Mylan to develop Botox biosimilar with Revance

Faced with falling earnings from EpiPen and weak prices for its US generics, Mylan hopes a new deal to make biosimilar Botox could help revive its fortunes.

Allergan’s Botox (onabotulinumtoxinA) is the market-leading neuromodulator, approved for multiple indications.

Should Mylan succeed in getting a biosimilar on the market, it will also compete with Ipsen’s Dysport  (abobotulinumtoxinA), Allergan’s main competitor.

Global neurmodulator sales are in the region of $4 billion annually, and expected to exceed $7 billion by 2024.

Mylan has signed collaboration and licence agreement with Revance to develop a biosimilar of Botox.

Botox is off-patent and was first approved as a treatment for twitchy eyelids 1989, but as yet no-one has made a biosimilar that can be marketed in the same uses but at a lower price.

California biotech Evolus has a botox biosimilar under review with the FDA – but a May decision date looks uncertain because of issues with a manufacturing plant in South Korea.

A Silicon-valley based biotech, Revance is already working on daxibotulinumtoxinA, a long-lasting injectable formulation of botulinum toxin A, which it says will be the first major innovation to hit the neuromodulator market in 30 years.
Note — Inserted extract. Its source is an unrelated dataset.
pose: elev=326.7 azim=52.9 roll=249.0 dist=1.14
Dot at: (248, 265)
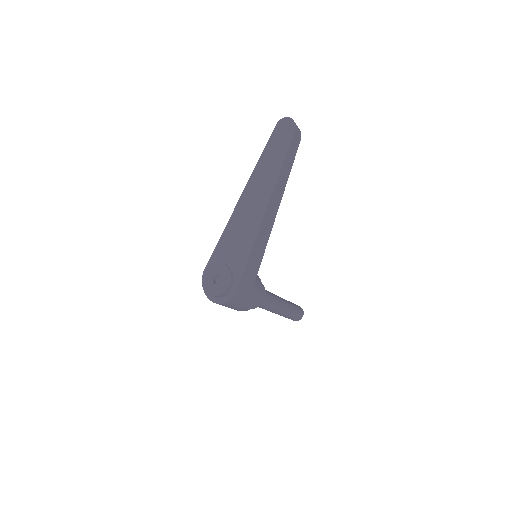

Allergan will pay Revance $25 million up front to develop the biosimilar, plus milestones upon achievement of additional clinical, regulatory sales targets, plus royalties.

The companies plan to work together to get the biosimilar approved in the US, Europe and other markets.

Mylan’s Rajiv Malik

Mylan’s president Rajiv Malik said: “This will be a significant opportunity for Mylan as we add another difficult-to-manufacture product to our pipeline. We have reviewed the work done to date by Revance and we are extremely excited and confident about our ability to bring this important product to market. Bringing an affordable biosimilar version of Botox to commercialisation will offer patients a safe alternative to this popular and highly effective treatment.”

Revance’s CEO Dan Browne said: “Strategically, this partnership with Mylan allows Revance to remain focused on the development and launch of our own premium, long-acting RT002 neuromodulator, while also benefitting financially from potential future milestones and sales royalties on a short-acting biosimilar to Botox.”

Mylan said yesterday that its fourth-quarter earnings fell due to falling revenues from EpiPen, which was at the centre of pricing scandal around the time of the 2016 presidential elections.

Net income was $244.3 million in the quarter, down from $417.5 million in the same period last year.